The rule requiring that medical malpractice cases be submitted to pretrial panels became effective on September 11, 1978. The rule's purpose is stated in R. 4:21-1:
The procedure set forth in R. 4:21 is for the common interest of the public, the medical and legal professions in the processing of medical malpractice actions with the view toward discouraging baseless actions and encouraging settlement of those actions based on reasonable medical probability; to monitor efficiently these cases through the court; and, to assist in the early disposition of medical malpractice actions.
The subsections of the rules seek to promote this purpose in two ways. First, the procedures adopted, where they are conscientiously adhered to, encourage the cases to proceed more quickly to a conclusion than would otherwise be the case. The rules call for pretrial conference of the matter not more than one year after suit is instituted. R. 4:21-2(c). At the pretrial, the panel hearing is scheduled. Id. All documents upon which the parties intend to rely at the panel hearing must be submitted no later than ten days prior to the hearing. R. 4:21-5(b).
The second way that the rule's purpose is promoted is by the use of the panel to identify both those actions that are baseless and those presenting a reasonable medical probability of malpractice.

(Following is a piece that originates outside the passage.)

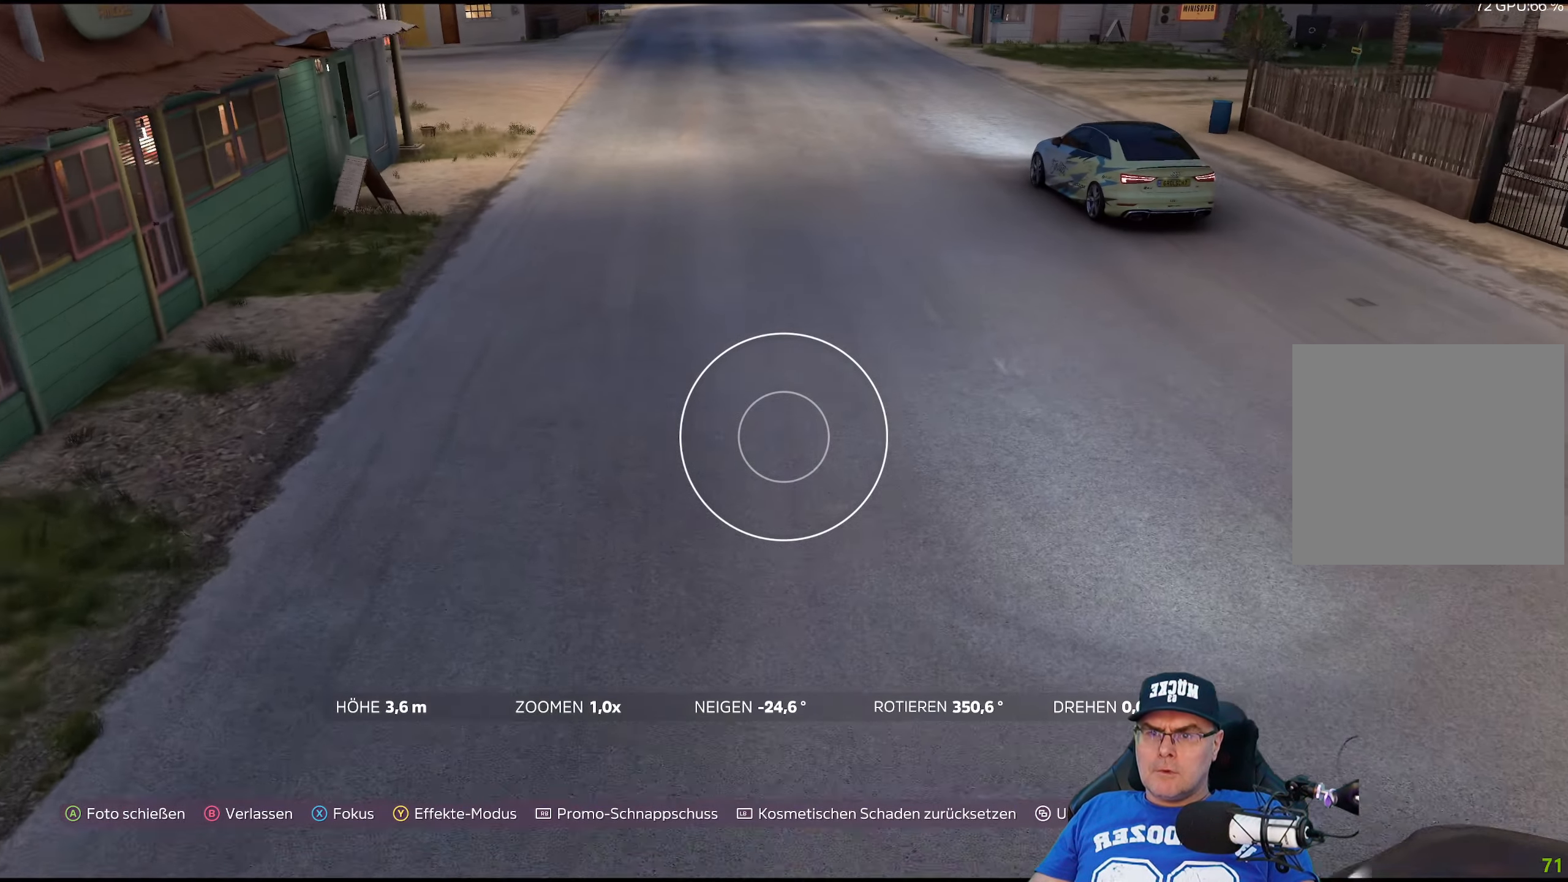
{"buttons": [], "left_stick": "center", "right_stick": "center", "events": [[117, "left_stick", "center"]]}
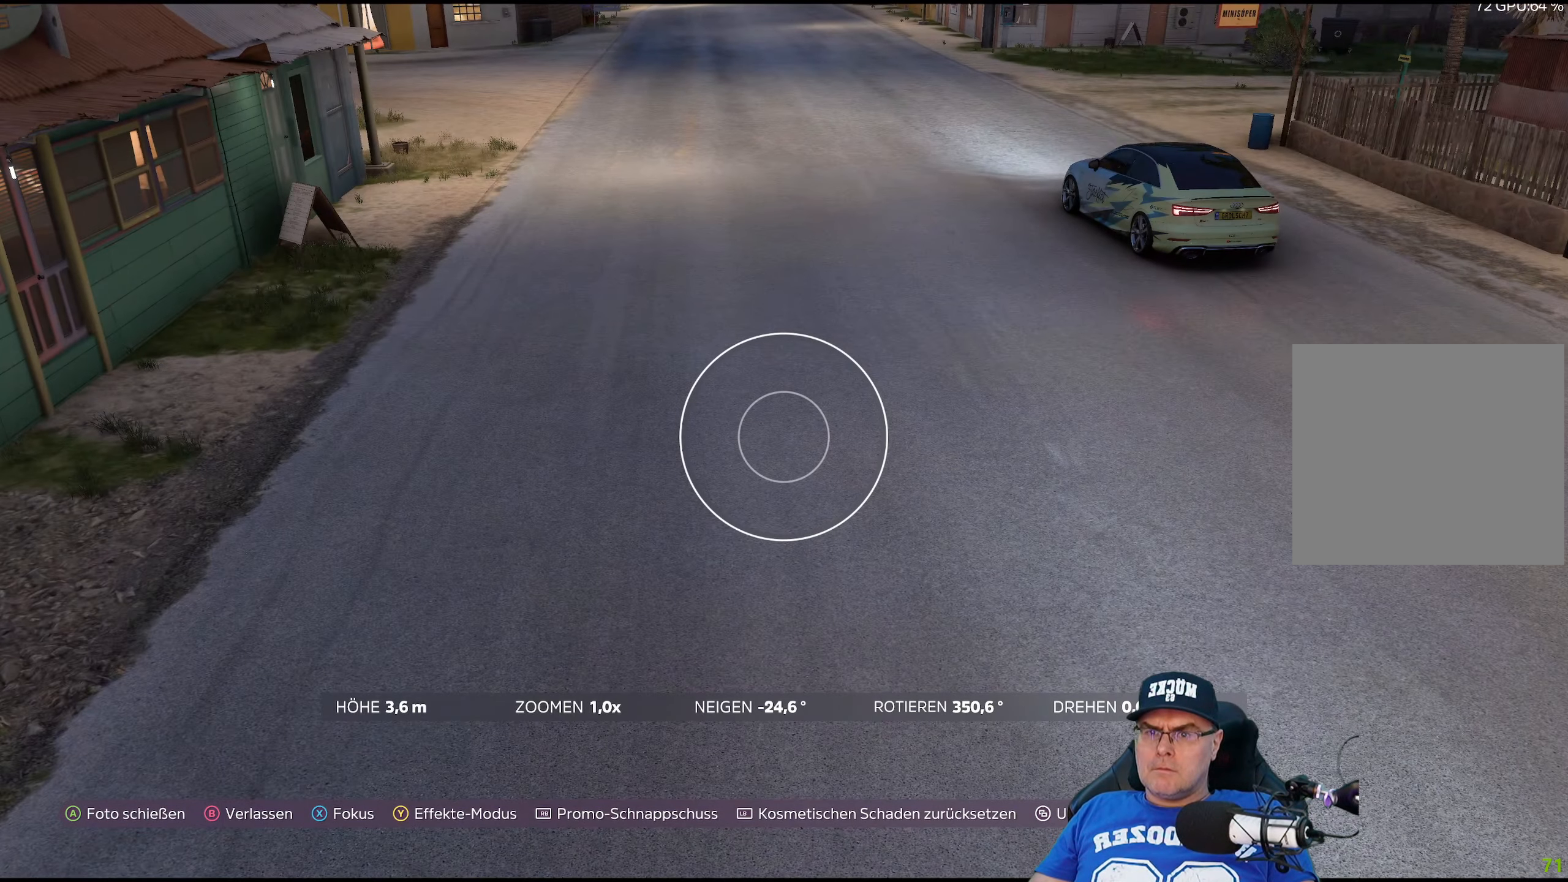
{"buttons": [], "left_stick": "center", "right_stick": "center", "events": [[17, "B", "down"], [117, "B", "up"]]}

These categories are identified by means of a unanimous vote of the panel. Once a unanimous vote has been rendered, the rule contemplates that the parties in such actions will be motivated to come to some settlement before trial because the unanimous vote is admissible as evidence at any trial. Thus if the panel unanimously finds no malpractice, the plaintiff is encouraged to settle lest at trial a jury be informed that a panel consisting of a judge and a neutral physician and attorney have found no malpractice. A unanimous vote that malpractice was probable would have the same tendency to encourage defendants to be more amenable to settlement.*fn1
It is against the background of this arrangement that we examine the effect of permitting a new expert to be named after the panel has rendered a unanimous decision. It becomes immediately apparent that to permit new experts at that point would completely undermine the efficacy of R. 4:21. In the unanimous panel situation, as a general rule permitting of very few exceptions (e.g., the death of an expert who testified before the panel), the case that goes to the panel is "frozen": it is that case that goes to trial.
The practice of bringing in new experts after a unanimous panel decision undoubtedly would cause delay in concluding the matter. The adversary of the party who is seeking to introduce the new expert would likely demand further discovery. The ...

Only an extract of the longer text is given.